Aberrant creatures stalk the cavern, abominations of parts taken from a variety of beasts, sutured and welded together, the subjects of vile experimentation. Some are recognizable from fable and myth--griffin, chimera, nue, baku, sphinx, ammit and tarasque. Others they have never seen depicted or described. But all are the substance of nightmares.
Hundreds of twisted demons with necrotic indigo skin and scorching sapphire eyes are herding the humans, manning machines, prodding, tormenting, brutalizing. Three are very close, skinning a man alive with their claws, driving wires and tubes into every orifice of his body.
Fi smells their purulent breath, observes with revulsion the sloughing skin of their gangrel bodies, the leprotic pustules and sores--and for some inexplicable reason, she knows what they are. They’re called Blues. And they are not here!
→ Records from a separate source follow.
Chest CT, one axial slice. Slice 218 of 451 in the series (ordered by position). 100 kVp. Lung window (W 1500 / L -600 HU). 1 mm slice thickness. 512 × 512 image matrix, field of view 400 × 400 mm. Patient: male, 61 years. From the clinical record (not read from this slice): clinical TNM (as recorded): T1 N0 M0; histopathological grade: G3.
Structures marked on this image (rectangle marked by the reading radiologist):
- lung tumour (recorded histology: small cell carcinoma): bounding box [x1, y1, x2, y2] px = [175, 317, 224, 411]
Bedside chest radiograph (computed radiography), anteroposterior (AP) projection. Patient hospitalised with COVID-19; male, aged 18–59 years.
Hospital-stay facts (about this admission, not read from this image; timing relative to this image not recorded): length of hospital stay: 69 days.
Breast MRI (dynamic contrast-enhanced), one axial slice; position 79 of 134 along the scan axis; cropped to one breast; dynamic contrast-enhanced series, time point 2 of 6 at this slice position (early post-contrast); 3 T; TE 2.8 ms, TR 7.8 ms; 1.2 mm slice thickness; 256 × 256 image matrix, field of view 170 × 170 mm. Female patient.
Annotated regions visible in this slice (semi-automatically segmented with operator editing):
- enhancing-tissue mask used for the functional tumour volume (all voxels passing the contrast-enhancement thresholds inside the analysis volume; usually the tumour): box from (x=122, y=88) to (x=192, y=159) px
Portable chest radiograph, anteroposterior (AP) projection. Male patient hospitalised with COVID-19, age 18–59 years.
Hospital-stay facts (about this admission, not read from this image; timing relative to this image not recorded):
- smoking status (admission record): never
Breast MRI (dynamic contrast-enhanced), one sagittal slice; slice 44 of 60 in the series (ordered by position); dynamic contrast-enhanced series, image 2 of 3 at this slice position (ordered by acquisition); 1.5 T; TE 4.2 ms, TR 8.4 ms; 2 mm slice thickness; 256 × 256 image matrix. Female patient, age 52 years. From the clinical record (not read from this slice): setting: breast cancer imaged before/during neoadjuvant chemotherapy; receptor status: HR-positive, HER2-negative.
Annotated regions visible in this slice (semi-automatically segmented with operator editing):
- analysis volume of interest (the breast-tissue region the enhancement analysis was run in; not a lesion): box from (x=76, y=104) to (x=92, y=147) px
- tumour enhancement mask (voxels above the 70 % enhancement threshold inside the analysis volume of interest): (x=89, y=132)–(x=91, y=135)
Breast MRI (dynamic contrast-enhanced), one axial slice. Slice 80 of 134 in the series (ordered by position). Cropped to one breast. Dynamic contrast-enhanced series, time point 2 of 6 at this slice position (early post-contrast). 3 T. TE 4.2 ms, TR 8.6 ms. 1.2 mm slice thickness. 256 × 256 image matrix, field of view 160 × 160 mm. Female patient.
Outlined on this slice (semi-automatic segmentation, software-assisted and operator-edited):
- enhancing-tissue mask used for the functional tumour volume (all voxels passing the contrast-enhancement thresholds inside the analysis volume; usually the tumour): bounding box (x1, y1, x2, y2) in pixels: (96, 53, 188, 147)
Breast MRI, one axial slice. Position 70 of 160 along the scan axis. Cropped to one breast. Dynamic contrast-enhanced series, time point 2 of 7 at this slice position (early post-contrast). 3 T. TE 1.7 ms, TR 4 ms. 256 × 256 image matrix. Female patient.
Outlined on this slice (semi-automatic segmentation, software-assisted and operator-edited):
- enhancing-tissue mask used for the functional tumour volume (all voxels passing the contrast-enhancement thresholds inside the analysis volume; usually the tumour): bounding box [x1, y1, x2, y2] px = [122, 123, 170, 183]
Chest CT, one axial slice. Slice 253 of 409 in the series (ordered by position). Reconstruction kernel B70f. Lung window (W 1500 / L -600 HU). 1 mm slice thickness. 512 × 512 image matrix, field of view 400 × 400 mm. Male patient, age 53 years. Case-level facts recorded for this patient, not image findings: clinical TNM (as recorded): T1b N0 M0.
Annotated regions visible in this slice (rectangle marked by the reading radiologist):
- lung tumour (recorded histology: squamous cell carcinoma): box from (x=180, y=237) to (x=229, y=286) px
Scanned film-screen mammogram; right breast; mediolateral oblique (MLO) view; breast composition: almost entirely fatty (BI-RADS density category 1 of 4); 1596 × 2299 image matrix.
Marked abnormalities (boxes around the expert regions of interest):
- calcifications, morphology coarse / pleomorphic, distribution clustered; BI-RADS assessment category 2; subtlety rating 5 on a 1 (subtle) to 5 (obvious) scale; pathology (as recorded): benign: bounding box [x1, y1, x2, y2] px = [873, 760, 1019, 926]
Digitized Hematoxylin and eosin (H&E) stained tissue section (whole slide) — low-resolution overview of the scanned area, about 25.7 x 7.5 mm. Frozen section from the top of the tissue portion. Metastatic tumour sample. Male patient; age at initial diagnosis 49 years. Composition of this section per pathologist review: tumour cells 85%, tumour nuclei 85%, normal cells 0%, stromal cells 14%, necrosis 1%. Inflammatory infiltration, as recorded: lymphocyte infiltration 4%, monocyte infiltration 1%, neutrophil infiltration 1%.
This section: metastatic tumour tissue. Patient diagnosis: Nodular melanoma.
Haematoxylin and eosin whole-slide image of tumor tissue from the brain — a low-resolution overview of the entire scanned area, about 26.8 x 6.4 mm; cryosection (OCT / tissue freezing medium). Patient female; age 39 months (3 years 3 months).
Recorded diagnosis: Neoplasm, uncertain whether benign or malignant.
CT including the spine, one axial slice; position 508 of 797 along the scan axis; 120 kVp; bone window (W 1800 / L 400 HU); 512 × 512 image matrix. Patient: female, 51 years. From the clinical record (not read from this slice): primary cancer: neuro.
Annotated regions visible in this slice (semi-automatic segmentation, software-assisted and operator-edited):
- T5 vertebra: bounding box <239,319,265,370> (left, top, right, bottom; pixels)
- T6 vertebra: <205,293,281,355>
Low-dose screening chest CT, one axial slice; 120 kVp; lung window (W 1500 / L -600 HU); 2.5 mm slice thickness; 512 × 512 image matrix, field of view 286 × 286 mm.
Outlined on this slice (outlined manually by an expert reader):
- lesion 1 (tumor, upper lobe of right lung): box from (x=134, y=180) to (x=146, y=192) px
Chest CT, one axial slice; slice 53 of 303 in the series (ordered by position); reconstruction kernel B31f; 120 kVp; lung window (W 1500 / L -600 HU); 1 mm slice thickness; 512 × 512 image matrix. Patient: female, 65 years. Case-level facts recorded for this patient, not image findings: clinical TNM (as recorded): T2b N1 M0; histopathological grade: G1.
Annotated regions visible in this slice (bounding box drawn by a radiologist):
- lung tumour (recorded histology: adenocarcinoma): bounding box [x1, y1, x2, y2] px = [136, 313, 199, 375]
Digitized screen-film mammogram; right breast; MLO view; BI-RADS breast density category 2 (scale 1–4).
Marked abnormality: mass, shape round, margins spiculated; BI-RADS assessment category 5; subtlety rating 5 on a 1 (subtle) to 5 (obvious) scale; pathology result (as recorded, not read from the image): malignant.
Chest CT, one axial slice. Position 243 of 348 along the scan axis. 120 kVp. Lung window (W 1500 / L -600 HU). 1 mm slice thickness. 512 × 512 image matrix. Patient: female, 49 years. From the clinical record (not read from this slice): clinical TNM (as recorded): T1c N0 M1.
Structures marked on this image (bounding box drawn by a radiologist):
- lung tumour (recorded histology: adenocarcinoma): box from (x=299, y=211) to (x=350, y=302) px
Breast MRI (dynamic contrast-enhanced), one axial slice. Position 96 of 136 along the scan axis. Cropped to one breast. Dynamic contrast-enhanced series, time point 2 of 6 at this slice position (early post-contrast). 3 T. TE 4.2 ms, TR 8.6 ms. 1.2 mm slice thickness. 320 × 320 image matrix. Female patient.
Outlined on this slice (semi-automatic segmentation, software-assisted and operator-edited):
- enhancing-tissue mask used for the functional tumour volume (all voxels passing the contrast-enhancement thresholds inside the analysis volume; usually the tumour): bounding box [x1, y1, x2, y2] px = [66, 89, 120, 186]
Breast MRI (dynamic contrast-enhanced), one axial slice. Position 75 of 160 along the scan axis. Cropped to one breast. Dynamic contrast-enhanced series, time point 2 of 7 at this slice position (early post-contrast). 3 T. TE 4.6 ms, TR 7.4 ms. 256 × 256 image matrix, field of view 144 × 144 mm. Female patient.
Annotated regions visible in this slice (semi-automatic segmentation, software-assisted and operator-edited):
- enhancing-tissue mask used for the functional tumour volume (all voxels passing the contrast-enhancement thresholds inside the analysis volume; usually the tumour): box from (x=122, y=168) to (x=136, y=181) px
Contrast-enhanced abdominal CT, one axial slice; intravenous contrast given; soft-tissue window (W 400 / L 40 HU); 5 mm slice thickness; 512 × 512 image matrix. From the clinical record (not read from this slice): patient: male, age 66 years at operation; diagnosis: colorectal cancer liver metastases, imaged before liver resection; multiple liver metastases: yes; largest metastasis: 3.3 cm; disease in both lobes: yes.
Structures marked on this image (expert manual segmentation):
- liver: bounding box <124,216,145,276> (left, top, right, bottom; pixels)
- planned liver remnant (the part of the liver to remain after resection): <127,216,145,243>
She somehow calls up the courage and willpower to resist, tapping reserves of fortitude she never thought she had, and cries out, “THAT’S ENOUGH OF THAT SHIT!!!”
And the hellish landscape is gone, every trace of the conflagration ended. Nothing in the chamber is burned. It’s not even hot.
* * *
Kleron stands fixed in Fi’s furious glare, his wings still spread, arms wide, but looking, and perhaps feeling, a little ridiculous.
Fi breathes raggedly. She’s still terrified, but she’s also really, really pissed off. Maybe angrier than she’s ever been in her life. “It’s one cliché after another with you, isn’t it?! Cheesy illusions. Fire and brimstone? Get with the times, asshole. You’re a fake.”
Max chortles, wheezes and coughs.
Kleron’s wings fold behind him, arms drop to his sides. A range of emotions flit across his features as the red glow fades from his eyes. He’s amazed, then impressed, and finally, amused. He addresses Edgar while keeping his eyes on Fi. “You’ve had your hands full with this one, eh, Galahad?”
Edgar makes no response. He’s as surprised as Kleron.
Kleron studies Fi intensely. “And still so young...”
Zeke doesn’t know what to think. He’s mostly just relieved not to have been burned alive, for real.
Kleron picks up Edgar’s shield. “Was my facile defeat of almighty Mokosh fake?” He holds it out to his side dramatically. “Is this?” He utters a single unhallowed word and the shield bursts into flame.
And Fi knows--this is no illusion.
She gapes in terror at the incandescent, unholy hue, feels the intense heat, smells the reek of real brimstone--
* * *
Through her own eyes, Fi tears her bedroom apart--but the hands doing it are black and clawed. She looks into the dresser mirror to find herself staring directly into the dead black eyes of Kleron. He smiles a crooked smile. Behind him, reflected in the mirror, are her antique brass bed with Mrs. Mirskaya’s handmade quilt, her chair and closet door, her travel posters and books. And it all catches fire. The black hand strikes out and smashes the mirror.